Мы переночевали у Олима Назри и пошли дальше. Сначала по лугу с высокой травой, мешавшей идти. Луг сокращался-сокращался, образовалась тропа между пропастью и каменной стеной. Сомневаюсь, что там прошёл бы ослик — хотя, говорят, некоторые проходили.
Мы шли, я держался за стеночку, и вдруг эта тропка привела нас в удивительное пространство. Это был второй удар после видения мальчика с кувшином.
Я напомню, что стоял поздний октябрь. Уже шли дожди. Где не было камня, там краснозём уже плыл.
И вот — гигантская береза, а вся площадка под ней усыпана желтыми листьями. Местная горная береза по-таджикски называется «тъуси». Эта береза была такой, что на её срезе могла бы разместиться небольшая комната метра три-четыре в диаметре. Она, конечно, была высокой, но по сравнению с чудовищностью её толщины это было не особо заметно. Высотой она была метров 20, может быть 30. Самым замечательным была её крона, потому что от неё исходили стволы по полметра, по метру в диаметре. И эта крона накрывала всю поляну сверху[211]. А поляна была приблизительно сотку или две. И на этой поляне сбоку стоял маленький глинобитный мазар — прямо на самом краю пропасти.
Край уже осыпался, глинобитный мазар был стянут с помощью каких-то невероятных ухищрений стальным канатом, удерживавшим его от того, чтобы не рассыпаться. Купол у мазара из листового железа, из жести, ослепительно сверкал белым серебряным светом. Мазар длиной метров пять, шириной метра три, с маленьким условным минаретом, поднимавшимся башенкой. Он тоже был перевит канатами. Рядом хибарка, сарайчик, внутри которого хранились керосиновые лампы, соль, спички, чуть-чуть керосина, мука и замшелые черные казаны.
Ощущение было совершенно потрясающим от этого дерева, от этого стянутого канатами глинобитного сооружения.
Я там помолился, что для салафитов было бы просто предельным вызовом, шоком и оплеухой — молитва на мазаре. Но для меня мазар играл совершенно специфическую роль. Это был визит к тайной, внутренней сущности смерти. Это не был визит к «святому» — тем более какому-то «вечному» святому, — не к тому образу, центру, «излучающему баракат» и могущему чем-то помочь.
Это был визит к центру, в котором концентрируется смерть как здесь-присутствие чёрной ночи, присутствие чистого негатива, находящегося по ту сторону всяких сравнений, аналогов. Смерть как знак Бога — вот здесь она концентрируется, на мазаре, который не является простой могилой. В простой могиле лежит человек погибший, а не умерший.

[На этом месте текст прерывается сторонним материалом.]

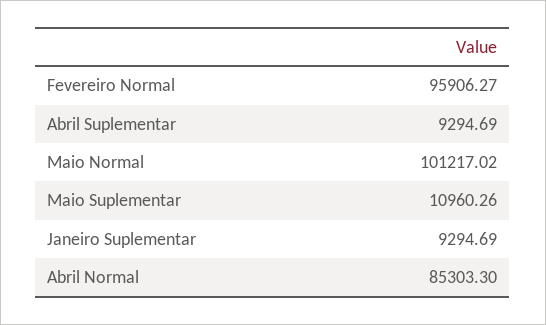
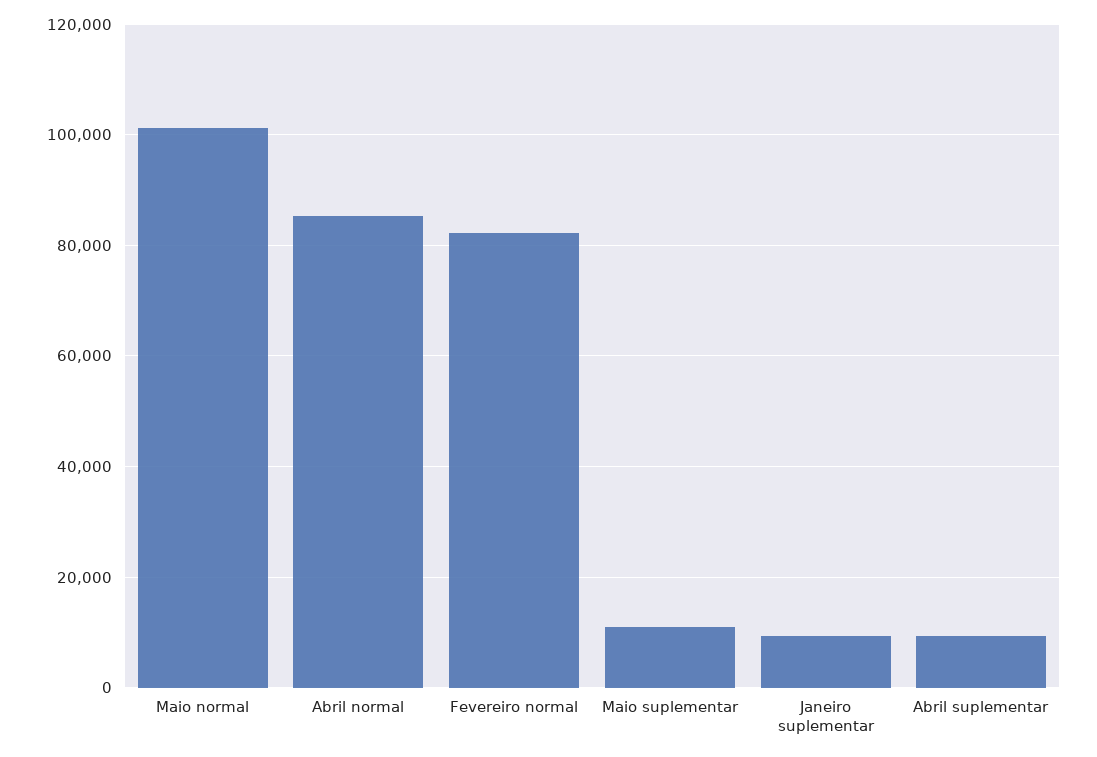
Fevereiro Normal: 95906.27 -> 82000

В «Ориентации — Север» я написал, что есть абсолютная разница между гибелью и смертью. Гибель — это разрушение феномена извне, а смерть — это то, что приходит изнутри, обнаруживает себя изнутри, потому что смерть — это сознание, в отложенном виде являющееся смертью, пока ещё человек не умер, смерть — это его сознание, его здесь-присутствие. Смерть — это неподобие ничему. Она работает как сознание, будучи помещенной в пока ещё действующее тело.
Этот мазар был для меня центром смерти, но при устранении человека, когда смерть обнаруживала себя в своём чистом виде, безотносительно к тому, кто умер.

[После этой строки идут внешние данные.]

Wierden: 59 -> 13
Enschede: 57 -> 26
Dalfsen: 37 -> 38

Я был настроен и воспринимал эти места вне того контекста, в котором ваххабиты или суфии их воспринимают.
Мы помолились, хотя я не знаю, молился ли Каландар на самом деле. Он делал вид, что тоже молится, у него была какая-то нью-эйджевская идея подключения к каким-то энергиям.
Потом нам захотелось есть, мы развели костерок, поставили казан и стали готовить атолу.
Атола — мучная похлебка, главная еда таджикских дехкан. В раскаленный казан ты сыпешь муку, начинаешь растирать ее по горячей поверхности без соли и масла. Мука становится коричневой, и ты чуть-чуть подливаешь воды. Когда эта штука превращается в клейкую липкую массу ты опять подливаешь немного воды, опять мешаешь. В конце концов ты доводишь это всё до похлебки и ешь. Ни соли, ни масла — просто мука, обжаренная в казане и разведенная с водой. Скажу честно — это посвятительная еда. Это еда, вкуса которой я не помню, но я знаю, что это был вкус неба, вкус рая, потусторонний вкус.